EXTRAIT:
►

Pour des liens en CSS, des rollovers et des astuces de tout calibre je te renvoi sur le site d'Alsacréation.

Tu peux mettre un lien, rollover ou pas sans avoir à déclarer l'image dans le code car c'est dans les CSS que ça se passe.


----------



## OlivierL (27 Décembre 2005)

A la place de mettre ton image en background de ton BODY, rempli ta page avec un TABLE, qui peut également avoir une image en BACKGROUND, ensuite, tu peux récupérer les évenements onCLick sur les TR ou TD de ton TABLE.
En extrapolant, si tu mets juste dans ta page un TABLE avec une seule TR et une seule TD, tu dois pouvoir faire ce que tu as demandé.

Bon courage


----------



## Nephou (27 Décembre 2005)

◄

JEU DE DONNÉES:

►

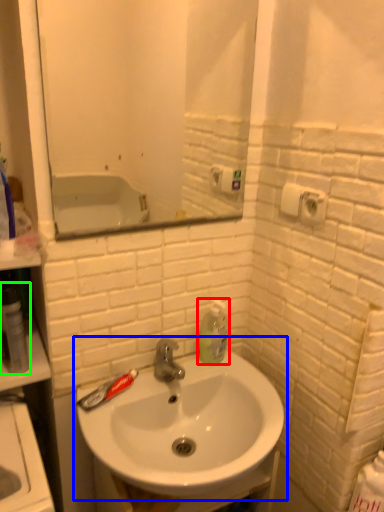
Question: Based on their relative distances, which object is farther from soap dispenser (highlighted by a red box)? Choose from sink (highlighted by a blue box) and mouthwash (highlighted by a green box).

Choices:
 (A) sink
 (B) mouthwash

Answer: (B)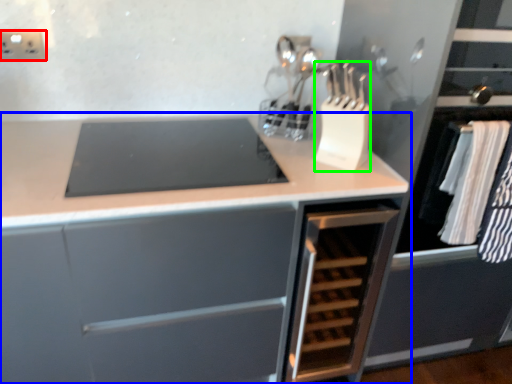
Question: Which is nearer to the electric outlet (highlighted by a red box)? cabinetry (highlighted by a blue box) or kitchen appliance (highlighted by a green box).

Choices:
 (A) cabinetry
 (B) kitchen appliance

Answer: (A)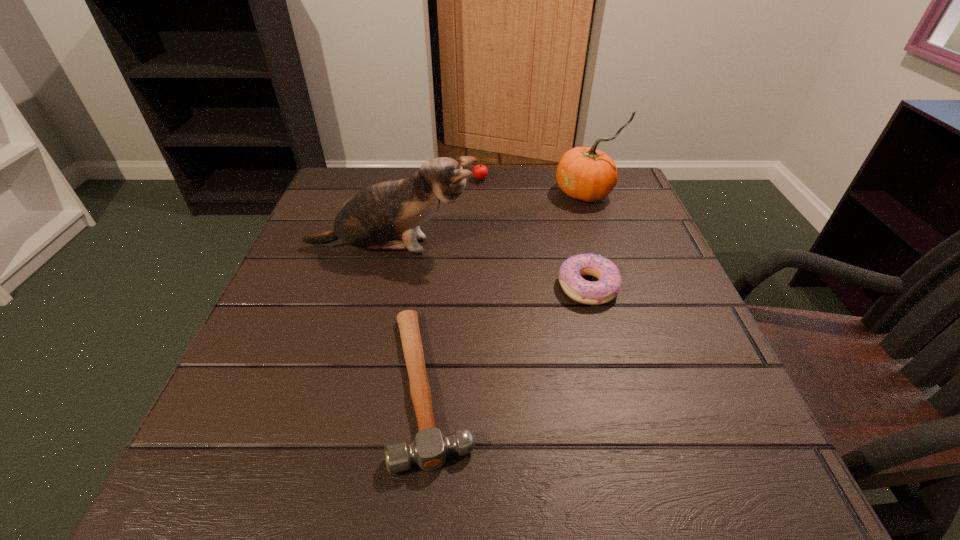
This screenshot has height=540, width=960. In order to click on blank space at the near edge of the desktop in this screenshot , I will do tap(598, 487).

The height and width of the screenshot is (540, 960). In the image, there is a desktop. What are the coordinates of `vacant space at the right edge` in the screenshot? It's located at (639, 248).

I want to click on free space at the far left corner, so click(x=343, y=180).

This screenshot has width=960, height=540. Identify the location of vacant space at the near left corner of the desktop. (297, 499).

Identify the location of vacant space at the far right corner of the desktop. This screenshot has width=960, height=540. (611, 195).

Where is `vacant area at the near right corner`? The image size is (960, 540). vacant area at the near right corner is located at coordinates (766, 456).

At what (x,y) coordinates should I click in order to perform the action: click on vacant point located between the pumpkin and the nearest object. Please return your answer as a coordinate pair (x, y). This screenshot has height=540, width=960. Looking at the image, I should click on (509, 289).

You are a GUI agent. You are given a task and a screenshot of the screen. Output one action in this format:
    pyautogui.click(x=<x>, y=<y>)
    Task: Click on the free area in between the doughnut and the pumpkin
    The width and height of the screenshot is (960, 540).
    Given the screenshot: What is the action you would take?
    pyautogui.click(x=588, y=240)

The height and width of the screenshot is (540, 960). Identify the location of free space between the cherry and the hammer. (456, 282).

Locate an element on the screen. free space that is in between the pumpkin and the cherry is located at coordinates (534, 186).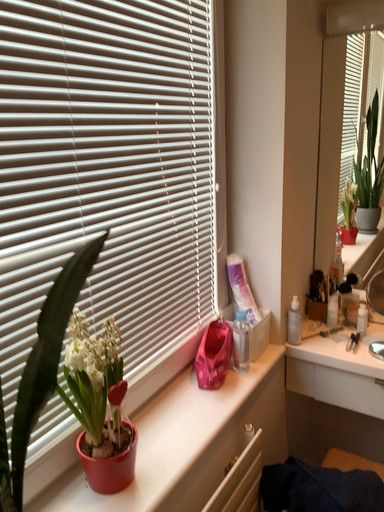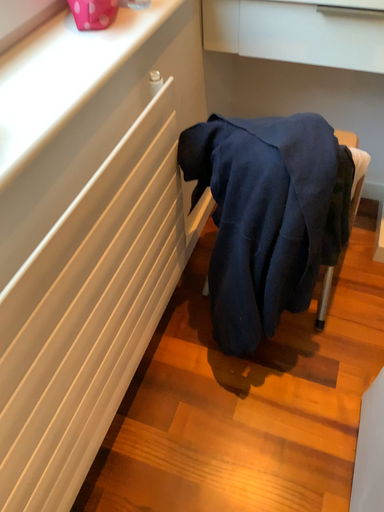
Question: How did the camera likely rotate when shooting the video?

Choices:
 (A) rotated right
 (B) rotated left

Answer: (A)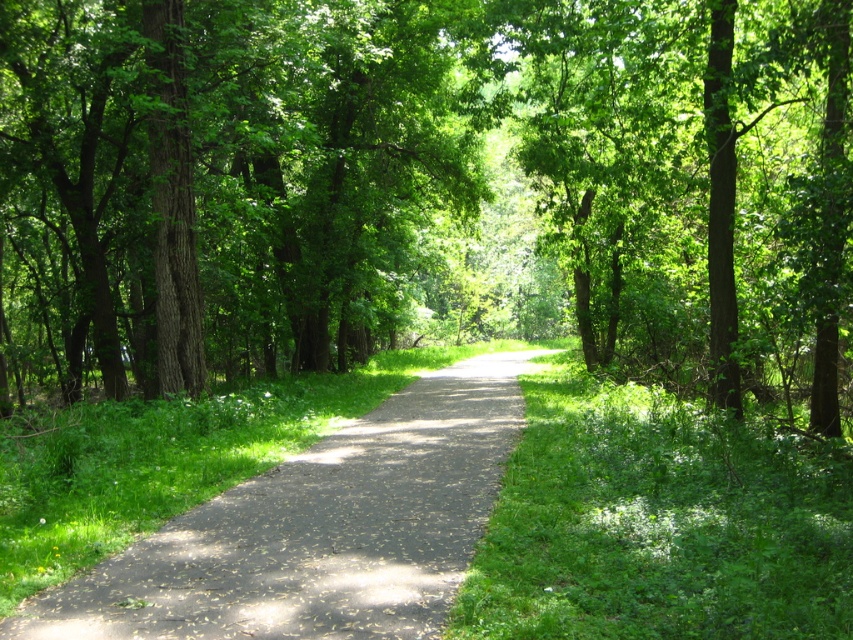
You are a hiker walking along the dark gray asphalt path at center and want to rest under the green leafy tree at center. Which direction should you walk to reach the tree?

The green leafy tree at center is positioned on the left side of dark gray asphalt path at center, so you should walk to the left to reach the tree.

You are standing on a forest path and want to reach a specific point marked at coordinates point (788, 216). If you can walk 4 feet per second, how long will it take you to reach that point?

The point (788, 216) is 38.19 feet away from the viewer. At a walking speed of 4 feet per second, it will take approximately 9.55 seconds to reach the point.

You are standing at the start of the forest path and want to take a photo of the green leafy tree at center. If your camera can focus up to 10 meters away, will it be able to capture the tree clearly?

The green leafy tree at center is 10.29 meters away from the camera. Since the camera can only focus up to 10 meters, it will not be able to capture the tree clearly.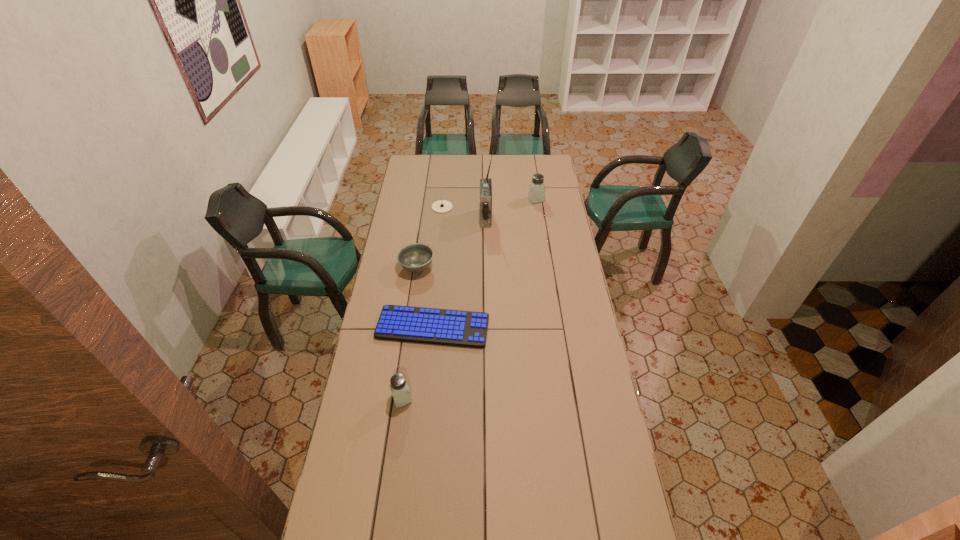
This screenshot has width=960, height=540. I want to click on the left saltshaker, so click(x=399, y=388).

At what (x,y) coordinates should I click in order to perform the action: click on the fourth shortest object. Please return your answer as a coordinate pair (x, y). Looking at the image, I should click on (399, 388).

The width and height of the screenshot is (960, 540). In order to click on the farther saltshaker in this screenshot , I will do `click(536, 192)`.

◄

CONSIGNE 1:
Recopiez le passage de l'extrait sur les liens en CSS qui commence aux mots « ## OlivierL (27 » et s'arrête après « tu as demandé. ».
CONSIGNE 2:
D'après OlivierL dans l'extrait sur les liens en CSS, sur quels éléments du TABLE peut-on récupérer les événements onClick ?
CONSIGNE 3:
Prolongez l'extrait sur les liens en CSS à partir de l'endroit où il s'arrête.

VOTRE RÉPONSE 1:
## OlivierL (27 Décembre 2005)

A la place de mettre ton image en background de ton BODY, rempli ta page avec un TABLE, qui peut également avoir une image en BACKGROUND, ensuite, tu peux récupérer les évenements onCLick sur les TR ou TD de ton TABLE.
En extrapolant, si tu mets juste dans ta page un TABLE avec une seule TR et une seule TD, tu dois pouvoir faire ce que tu as demandé.

VOTRE RÉPONSE 2:
Sur les TR ou les TD du TABLE.

VOTRE RÉPONSE 3:
Sans tableau et sans prise de tête 



```
<html>
<head>
    <meta http-equiv="Content-Type" content="text/html; charset=utf-8" />
    <title>test</title>
    <style type="text/css" media="all">
    a#image {margin:25% auto; background: url(fond.gif) 50% 50% no-repeat;display:block; height:64px;line-height:64px;width:64px; text-align:center;text-decoration:none;}
    a#image:hover {background-image: url(fond2.gif);}
    </style>
</head>
<body>
    <a id="image" href="#" title="lien à suivre">texte</a>
    <p>Bon, je crois qu&#8217;il n&#8217;y a rien à ajouter.</p>
</body>
</html>
```


----------



## sylver (28 Décembre 2005)

OlivierL a dit:
			
		

> A la place de mettre ton image en background de ton BODY, rempli ta page avec un TABLE, qui peut également avoir une image en BACKGROUND, ensuite, tu peux récupérer les évenements onCLick sur les TR ou TD de ton TABLE.


Ça peut effectivement fonctionner comme ça, mais ce n'est pas la méthode la plus propre.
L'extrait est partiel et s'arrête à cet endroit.